His eyes seemed to be watching the black mass of people below, but he smiled reflectively.
“What an advertisement this last coup of yours is for the open methods of diplomacy!” he observed. “Would it surprise you very much to know that I can take the night plane to Croydon, catch the International Airways to Rome and be there a little quicker than any way I have discovered yet of sailing over the Alps?”
“Will you turn your head and look at me, please?”
He obeyed at once.
“You are not going to London then?” she persisted. “Berati has abandoned that old idea of his of seeking English sympathies?”
Fawley rose to his feet and Elida’s heart sank. She knew very well that during the last few minutes, ever since, in fact, she had confessed to her surveillance over him, she had lost everything she had striven so hard to gain. Her bid for his supreme confidence had failed. Before she actually realised what had happened she was moving towards the door. He was speaking meaningless words, his tone, his expression had changed. All the humanity seemed to have left his face. Even the admiration which had gleamed more than once in his eyes, and the memory of which she had treasured all the evening, had become the admiration of a man for an attractive doll.
“You are under your own roof,” he remarked, as he opened the door. “You will forgive me if I do not offer to conduct you to your aunt’s apartment?”
He bent over her cold fingers.
“Why are you angry with me?” she asked passionately.
He looked at h
er with a gleam of sadness in his eyes, the knob of the door in his hand.

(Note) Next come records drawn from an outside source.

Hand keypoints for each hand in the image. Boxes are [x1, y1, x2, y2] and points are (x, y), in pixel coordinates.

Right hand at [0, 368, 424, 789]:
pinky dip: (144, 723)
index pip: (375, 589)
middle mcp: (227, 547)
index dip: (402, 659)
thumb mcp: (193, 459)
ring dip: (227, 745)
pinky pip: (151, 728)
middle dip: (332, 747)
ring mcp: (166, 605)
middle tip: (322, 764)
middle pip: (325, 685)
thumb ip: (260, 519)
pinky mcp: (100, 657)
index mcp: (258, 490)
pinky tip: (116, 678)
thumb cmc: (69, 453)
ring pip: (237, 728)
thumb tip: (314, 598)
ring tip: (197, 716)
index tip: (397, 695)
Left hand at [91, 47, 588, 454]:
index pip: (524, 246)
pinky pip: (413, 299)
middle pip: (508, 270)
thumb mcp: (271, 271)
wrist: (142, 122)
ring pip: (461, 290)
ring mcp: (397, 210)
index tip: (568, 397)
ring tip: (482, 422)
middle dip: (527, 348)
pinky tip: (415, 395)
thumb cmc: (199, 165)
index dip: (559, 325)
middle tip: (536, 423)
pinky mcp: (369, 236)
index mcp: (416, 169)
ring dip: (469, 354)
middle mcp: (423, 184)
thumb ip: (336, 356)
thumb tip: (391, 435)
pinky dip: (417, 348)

“My dear Elida,” he expostulated, “you know very well that the only feeling I dare permit myself to have for you is one of sincere admiration.”
Chapter XVIII
His Excellency the Marchese Marius di Vasena, Ambassador from Italy to the Court of St. James’s, threw himself back in his chair and held out his hands to his unexpected visitor with a gesture of astonishment. He waved his secretary away. It had really been a very anxious week and this was a form of relaxation which appealed to him.
“Elida!” he exclaimed, embracing his favourite niece. “What on earth does this mean? I saw pictures of you last week with all the Royalties at Monte Carlo. Has your aunt any idea?”

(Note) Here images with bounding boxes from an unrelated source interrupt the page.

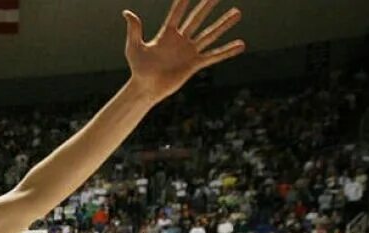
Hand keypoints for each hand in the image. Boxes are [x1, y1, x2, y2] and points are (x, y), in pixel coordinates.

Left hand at [123, 0, 244, 103]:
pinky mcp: (195, 64)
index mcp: (167, 34)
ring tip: (237, 12)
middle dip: (207, 6)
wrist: (146, 89)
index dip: (184, 1)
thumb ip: (134, 30)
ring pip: (210, 34)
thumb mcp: (134, 47)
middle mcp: (181, 40)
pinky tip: (241, 44)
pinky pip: (214, 56)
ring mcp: (189, 52)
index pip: (177, 13)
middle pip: (197, 19)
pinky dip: (227, 51)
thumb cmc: (138, 69)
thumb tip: (127, 12)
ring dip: (223, 24)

“Not the slightest,” Elida laughed.
“But how did you arrive?”
“Oh, I just came,” she replied. “I did not arrive direct. I had some places to visit on the way. As a matter of fact, I left Monte Carlo a fortnight ago. Yesterday I was in Paris, but I had a sudden feeling that I must see you, dear Uncle. So here I am!”
“And the need for all this haste?” the Ambassador asked courteously, as he arranged an easy-chair for his niece. “If one could only believe that it was impatience to see your elderly but affectionate relative!”
She laughed—a soft, rippling effort of mirth.
“I am always happy to see you, my dear Uncle, that you know,” she assured him. “That is why I was so unhappy when you were given London. Yesterday, however, a great desire swept over me.”
“And that was?”
“To attend the American Ambassador’s dance to-night at Dorrington House. I simply could not resist it. Aunt will not mind. You are going to be very good-natured and take me—yes?”
The smile faded from the Ambassador’s face.
“I suppose that can easily be arranged,” he admitted. “It will not be a very gay affair, though. In diplomatic circles it is rather our close season.”
Elida—she was certainly a very privileged niece—leaned forward and drew out one of the drawers of her uncle’s handsome writing-table. She helped herself to a box of cigarettes and lit one.